Ardından savaşın sonlanması için olmazsa olmaz olan Türkiye sınırının kontrolü meselesi geliyor. Bunun için de Suriye ordusunun İdlip’e yüklenmesi şart. Suriye ordusu muhtemelen Halep’in güneyinden ilerlemeye çalışarak İdlip’teki İslamcıların kontrolündeki alanı ikiye ve daha ufak parçalara ayırarak ilerlemeye çalışacaktır. Diğer taraftan İslamcıların o bölgede bir hayli kalabalık olduğunu ve sırtlarını AKP Türkiyesine yasladıklarını unutmamak gerekiyor.

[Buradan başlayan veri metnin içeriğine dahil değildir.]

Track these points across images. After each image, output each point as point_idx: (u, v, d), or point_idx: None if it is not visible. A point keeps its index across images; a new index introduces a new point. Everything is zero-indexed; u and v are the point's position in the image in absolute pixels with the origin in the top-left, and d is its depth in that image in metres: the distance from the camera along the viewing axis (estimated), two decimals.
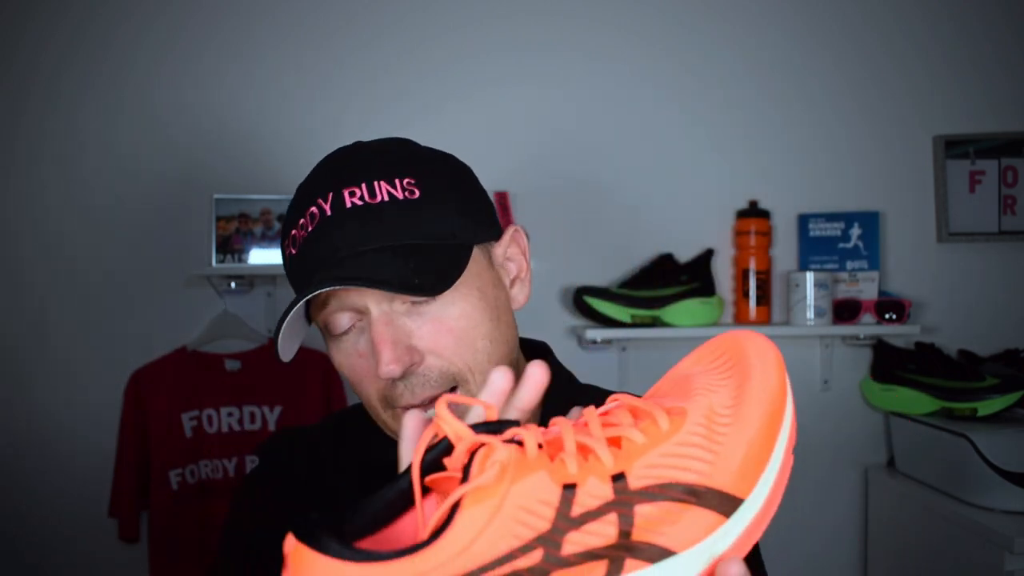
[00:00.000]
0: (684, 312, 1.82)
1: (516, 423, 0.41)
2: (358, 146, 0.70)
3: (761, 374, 0.45)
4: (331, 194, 0.64)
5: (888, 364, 1.87)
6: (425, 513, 0.42)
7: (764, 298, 1.91)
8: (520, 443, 0.40)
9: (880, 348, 1.90)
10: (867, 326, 1.87)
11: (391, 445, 0.69)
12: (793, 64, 1.98)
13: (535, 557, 0.37)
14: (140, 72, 1.85)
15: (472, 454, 0.39)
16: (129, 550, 1.77)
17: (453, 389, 0.65)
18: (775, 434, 0.43)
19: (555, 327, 1.90)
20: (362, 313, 0.64)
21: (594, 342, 1.83)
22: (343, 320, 0.65)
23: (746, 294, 1.91)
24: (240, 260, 1.80)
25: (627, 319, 1.80)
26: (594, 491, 0.39)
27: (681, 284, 1.83)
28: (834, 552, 1.95)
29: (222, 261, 1.79)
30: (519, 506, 0.37)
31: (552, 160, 1.90)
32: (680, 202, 1.95)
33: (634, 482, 0.40)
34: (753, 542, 0.41)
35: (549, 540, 0.37)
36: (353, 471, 0.72)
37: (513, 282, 0.73)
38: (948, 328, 1.95)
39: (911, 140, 1.99)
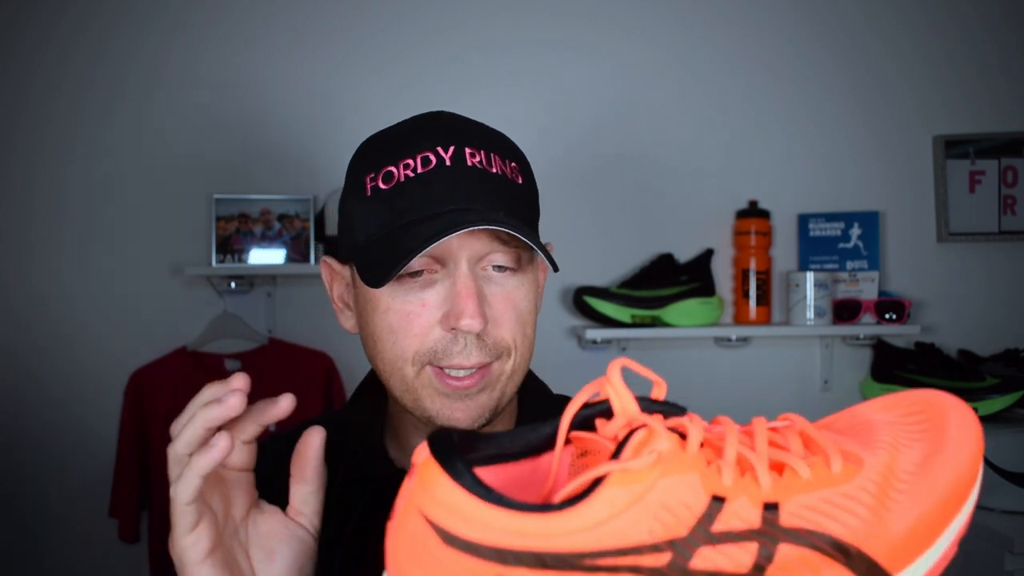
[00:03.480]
0: (684, 312, 1.82)
1: (683, 409, 0.39)
2: (469, 119, 0.72)
3: (957, 448, 0.40)
4: (453, 147, 0.65)
5: (888, 364, 1.87)
6: (562, 473, 0.40)
7: (764, 298, 1.91)
8: (683, 435, 0.38)
9: (880, 348, 1.90)
10: (867, 326, 1.87)
11: (369, 461, 0.72)
12: (793, 64, 1.98)
13: (662, 559, 0.36)
14: (140, 72, 1.85)
15: (631, 432, 0.37)
16: (129, 550, 1.77)
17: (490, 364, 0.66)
18: (950, 518, 0.39)
19: (555, 327, 1.90)
20: (441, 265, 0.65)
21: (594, 342, 1.83)
22: (416, 266, 0.64)
23: (746, 294, 1.91)
24: (240, 260, 1.80)
25: (627, 319, 1.80)
26: (742, 513, 0.37)
27: (681, 284, 1.83)
28: None
29: (222, 261, 1.79)
30: (662, 503, 0.36)
31: (551, 160, 1.90)
32: (680, 202, 1.95)
33: (786, 518, 0.37)
34: None
35: (681, 547, 0.36)
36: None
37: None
38: (948, 328, 1.95)
39: (911, 140, 1.99)
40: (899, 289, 1.96)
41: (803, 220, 1.97)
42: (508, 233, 0.63)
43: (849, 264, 1.94)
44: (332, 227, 1.78)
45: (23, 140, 1.83)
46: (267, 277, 1.85)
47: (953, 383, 1.76)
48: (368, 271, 0.65)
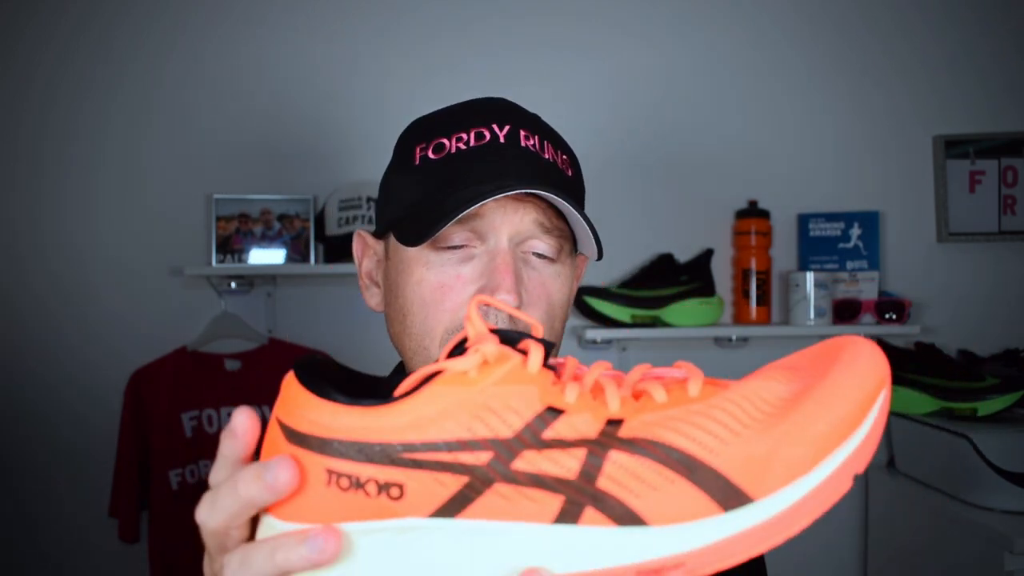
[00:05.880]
0: (684, 312, 1.82)
1: (548, 344, 0.39)
2: (524, 108, 0.72)
3: (842, 379, 0.36)
4: (508, 127, 0.66)
5: (888, 364, 1.86)
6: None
7: (764, 298, 1.91)
8: (525, 356, 0.38)
9: (880, 348, 1.89)
10: (867, 326, 1.87)
11: None
12: (793, 64, 1.98)
13: (481, 458, 0.36)
14: (139, 72, 1.85)
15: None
16: (129, 550, 1.77)
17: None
18: (831, 446, 0.35)
19: None
20: (481, 240, 0.65)
21: (594, 342, 1.83)
22: (457, 239, 0.64)
23: (746, 294, 1.91)
24: (240, 260, 1.80)
25: (627, 319, 1.80)
26: (579, 425, 0.36)
27: (681, 284, 1.83)
28: (834, 552, 1.95)
29: (222, 261, 1.79)
30: (486, 405, 0.36)
31: None
32: (680, 202, 1.95)
33: (624, 431, 0.36)
34: (745, 557, 0.34)
35: (503, 447, 0.36)
36: None
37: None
38: (948, 328, 1.95)
39: (911, 140, 1.99)
40: (899, 289, 1.96)
41: (803, 220, 1.97)
42: (550, 221, 0.64)
43: (849, 264, 1.94)
44: (332, 227, 1.78)
45: (23, 139, 1.83)
46: (267, 277, 1.85)
47: (953, 383, 1.75)
48: (408, 232, 0.64)
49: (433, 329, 0.65)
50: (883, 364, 0.38)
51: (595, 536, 0.35)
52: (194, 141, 1.86)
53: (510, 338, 0.39)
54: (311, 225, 1.82)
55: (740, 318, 1.92)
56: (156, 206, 1.85)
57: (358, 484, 0.36)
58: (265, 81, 1.88)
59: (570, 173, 0.69)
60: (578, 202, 0.70)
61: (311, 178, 1.86)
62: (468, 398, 0.36)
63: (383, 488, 0.36)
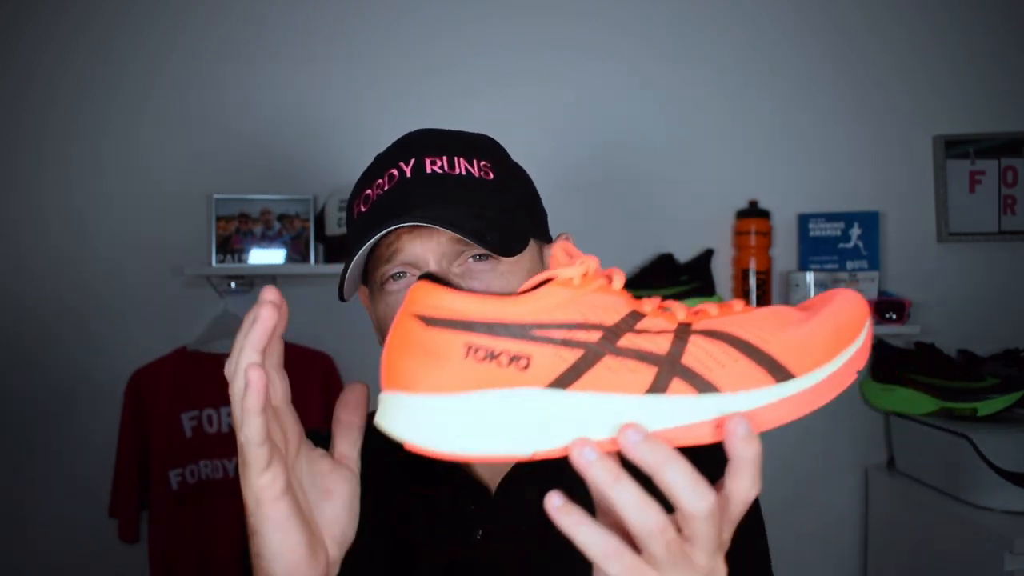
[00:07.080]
0: None
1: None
2: (440, 129, 0.76)
3: (840, 305, 0.50)
4: (413, 160, 0.71)
5: (888, 364, 1.87)
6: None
7: (764, 298, 1.91)
8: (609, 279, 0.49)
9: (880, 348, 1.90)
10: None
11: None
12: (793, 64, 1.98)
13: (593, 336, 0.46)
14: (140, 72, 1.85)
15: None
16: (129, 550, 1.77)
17: None
18: (843, 345, 0.48)
19: None
20: (418, 269, 0.69)
21: None
22: (393, 272, 0.70)
23: (746, 294, 1.91)
24: (240, 260, 1.80)
25: None
26: (659, 324, 0.47)
27: (681, 284, 1.83)
28: (834, 552, 1.95)
29: (222, 261, 1.79)
30: (592, 303, 0.47)
31: (551, 161, 1.91)
32: (680, 202, 1.95)
33: (698, 326, 0.48)
34: (790, 418, 0.46)
35: (609, 331, 0.46)
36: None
37: None
38: (948, 328, 1.95)
39: (911, 140, 1.99)
40: (899, 289, 1.96)
41: (803, 220, 1.97)
42: (472, 231, 0.66)
43: (849, 264, 1.94)
44: (332, 227, 1.78)
45: (24, 139, 1.83)
46: (267, 277, 1.85)
47: (953, 383, 1.75)
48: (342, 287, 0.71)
49: None
50: (865, 303, 0.51)
51: (681, 401, 0.46)
52: (194, 141, 1.86)
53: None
54: (311, 225, 1.82)
55: None
56: (156, 206, 1.85)
57: (492, 355, 0.45)
58: (265, 81, 1.88)
59: (492, 176, 0.72)
60: (506, 199, 0.72)
61: (311, 178, 1.86)
62: (577, 297, 0.47)
63: (514, 359, 0.45)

Savaşın Olası Diğer Dönüm Noktaları

  • Halep’in düşmesiyle Esad’ı devirmek için ümitleri tükenen isyancılarda savaş azminin düşmesi ve Suriye ordusundan gelen basınçla yüzleşildiğinde çözülmelerin baş göstermesi. Nusra gibi en fanatik unsurların yanlızlaşması. Bundan sonraki günler ve haftalar içerisinde Suriye ordusu kayda değer ilerlemeler gösterirse bu eğilim gerçeğe dönüşebilir.
  • Irak’ta Musul’un kurtarılması ve on binlerce motive Hashdi Şabi milisinin Suriye’ye Esad’a desteğe gelmesi. Buradan elde edilen güçlerle savaşın kritik cephelerinde dengelerin değiştirilmesi ve Suriye ordusundaki insan açığının tamamen kapanması.
  • ABD, Türkiye ya da Körfez emirliklerinin isyancılara omuzdan atılan füzeler vererek Esad’ın hava üstünlüğüne büyük bir darbe indirmesi. (buna misilleme olarak aynı füzeler Yemen’deki Husilere ve PKK’ye verilebilir.)
  • ABD’nin yeni başkanı Trump’ın dış politikasının Suriye’de Rusya’ya yakınlaşması. Diğer taraftan Pentagon’un Trump ile aynı fikirde olmadığı kimse için sır değil.*
  • Al Bab ve çevresinde TSK ve desteklediği gruplarla Kürt güçlerinin ve bu arada Suriye ordusu arasında topyekün bir savaş çıkma ihtimali. Şam’ın doğu kırsalındaki kuşatma altındaki yerleşim birimlerinin de Halep’te olduğu gibi düşürülmesi ve buradaki Suriye ordusu ve Hizbullah’a ait elit birliklerin serbest kalması.